Je me permets de critiquer le travail fait en trois jours par le cabinet Roland Berger, qui m'a consulté en tout et pour tout vingt minutes, et n'a pas procédé aux entretiens que j'avais recommandé. Ce travail bâclé n'a certes pas coûté cher, mais l'on en a pour son argent ; même M. Gruyaert l'a reconnu. J'avais estimé qu'il fallait au moins 80 millions d'euros de fonds propres pour se protéger des cycles dans une industrie lourde telle que la sidérurgie. Sans capital, les taux sont absurdes, a fortiori lorsque les marges sont fragiles. La DGE m'avait fourni des données sur les marges et l'EBITDA dans la sidérurgie, qui ne sont pas suffisantes en Europe. Sans fonds propres, cela ne tient pas.

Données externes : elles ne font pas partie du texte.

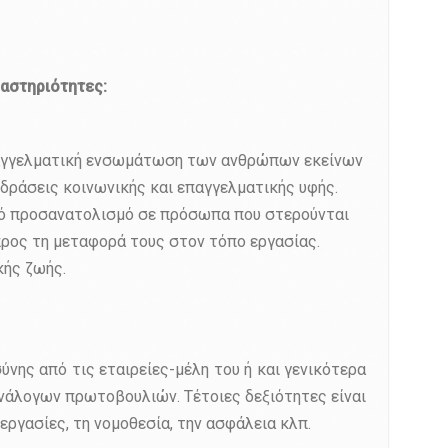
ραστηριότητες:
 επαγγελματική ενσωμάτωση των ανθρώπων εκείνων
δράσεις κοινωνικής και επαγγελματικής υφής.
ικό προσανατολισμό σε πρόσωπα που στερούνται
προς τη μεταφορά τους στον τόπο εργασίας.
κής ζωής.
νης από τις εταιρείες-μέλη του ή και γενικότερα
ανάλογων πρωτοβουλιών. Τέτοιες δεξιότητες είναι
εργασίες, τη νομοθεσία, την ασφάλεια κλπ.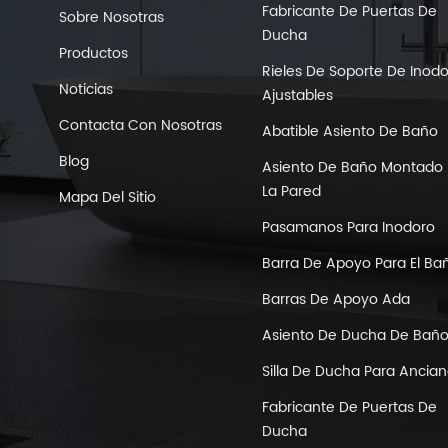
Fabricante De Puertas De
Sobre Nosotras
Ducha
Productos
Rieles De Soporte De Inod
Noticias
Ajustables
Contacta Con Nosotras
Abatible Asiento De Baño
Blog
Asiento De Baño Montado 
La Pared
Mapa Del Sitio
Pasamanos Para Inodoro
Barra De Apoyo Para El Ba
Barras De Apoyo Ada
Asiento De Ducha De Bañ
Silla De Ducha Para Ancia
Fabricante De Puertas De
Ducha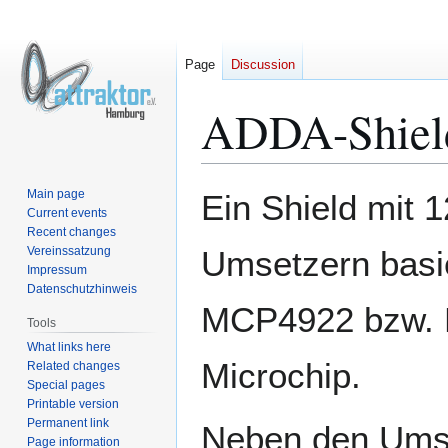
Page
Discussion
ADDA-Shiel
Jump
Jump
Main page
Ein Shield mit 
to
to
Current events
Recent changes
navigation
search
Vereinssatzung
Umsetzern basi
Impressum
Datenschutzhinweis
MCP4922 bzw.
Tools
What links here
Microchip.
Related changes
Special pages
Printable version
Permanent link
Neben den Umse
Page information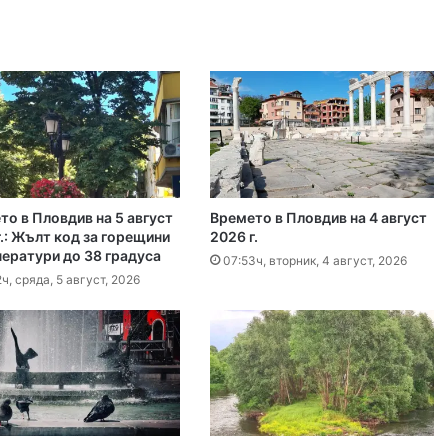
, 2026
Българка във финал B на Световното по гребане в Пловдив
, 2026
гласят трибуните на Гребния канал
то в Пловдив на 5 август
Времето в Пловдив на 4 август
, 2026
.: Жълт код за горещини
2026 г.
ператури до 38 градуса
0 декара край Първомай
07:53ч, вторник, 4 август, 2026
ч, сряда, 5 август, 2026
т, 2026
График за миенето на пловдивските улици от 10 до 14 август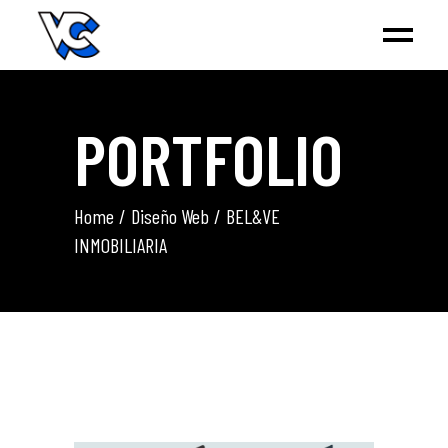
PORTFOLIO
Home
Diseño Web
BEL&VE
INMOBILIARIA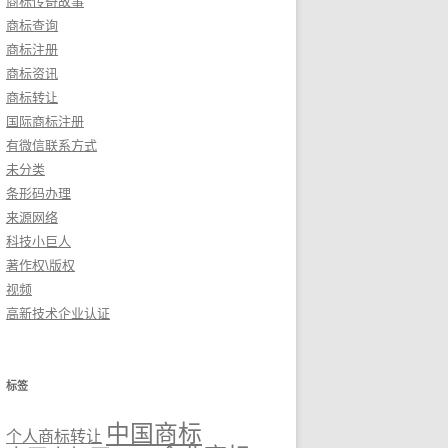
商标传奇故事
商标查询
商标注册
商标资讯
商标转让
国际商标注册
有微信联系方式
未分类
条形码办理
来源网络
科技小巨人
著作权\版权
视频
高新技术企业认证
标签
中国商标
个人商标转让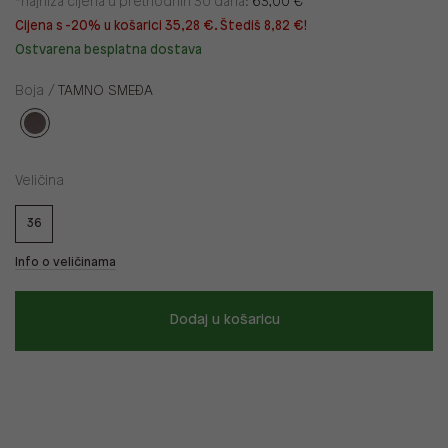
*najniža cijena u prethodnih 30 dana:
63,00 €
Cijena s -20% u košarici 35,28 €. Štediš 8,82 €!
Ostvarena besplatna dostava
Boja /
TAMNO SMEĐA
Veličina
36
Info o veličinama
Dodaj u košaricu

Dans le cas de British Steel, la situation est différente car il leur faut un volume moins important d'investissements, autour de 20 millions d'euros, car ils disposent des débouchés aval, à Hayange pour les rails, et avec FN Steel pour le train à fil, ce qui était le plan d'investissement d'Altifort. Son projet était stratégiquement intéressant, je l'ai dit. Mais il n'était pas financièrement valable. Les seuls éléments financiers dont j'ai eu connaissance concernant British Steel étaient les résultats à fin mars 2018. J'ai fait remarquer que nous faisons habituellement davantage de due diligence. Je n'ai toutefois pas obtenu les résultats ou tendances de mars 2019, ni ceux des entreprises aval utilisatrices d'acier et les prix d'achats, que j'avais pourtant demandés. Mais on voulait faire le deal à tout prix... J'avais fait remarquer dans une note au ministre que la rentabilité de British Steel était faible, 25 millions de livres sur 1,6 milliards de chiffre d'affaires. Je n'avais pas anticipé la faillite, n'ayant pas eu les éléments les plus récents que nous aurions obtenus si nous avions été plus exigeants sur la due diligence. Toutefois, cela n'aurait pas nécessairement changé la décision finale.
Comme vous l'avez souligné, malgré la défaillance de British Steel, cela ne veut pas dire qu'Ascoval ne marche pas. Ce qui importe, ce sont les débouchés. J'étais hier en réunion téléphonique avec les investisseurs anglais, afin de s'assurer de ce qui va se passer au niveau aval. Nous avons des contacts avec tous les repreneurs possibles, notamment d'Hayange, pour trouver des débouchés pour l'aval. Si ces débouchés existent, tels qu'ils étaient envisagés par British Steel, il n'y a pas de conséquence opérationnelle pour Ascoval. En étant optimiste, on peut même se dire que sans l'acier anglais, les débouchés pourraient même augmenter.
Nous sommes néanmoins dans une période d'incertitude. C'est un marché compliqué, il faut qu'Ascoval passe une période difficile à court-terme, et transforme son outil pour la fourniture de rails et pour le train à fil. L'aciérie serait en mesure d'effectuer des livraisons d'ici à septembre. Dans l'intervalle, ce seront des « prix de bananes » qui sacrifieront en partie les marges, car les commandes sont déjà passées pour 2019 et le marché n'en a pas besoin. Nous ferons tout pour que cela réussisse.
L'argent public n'avait pas encore été versé lors de l'annonce de la faillite, à l'exception des 3 millions d'euros de Vallourec, sur qui j'avais fait pression. Le gouvernement était en phase avec la région pour dire : « On y va », ce que je respecte. Je n'aurais peut-être pas pris cette décision si j'avais été un comité d'investissement - c'est d'ailleurs la raison pour lesquelles les banques ne se sont pas engagées. J'admets une décision politique : on a estimé qu'il y avait une chance que cela marche et qu'il fallait négocier. Il faudra maintenant s'assurer qu'il y a des débouchés aval.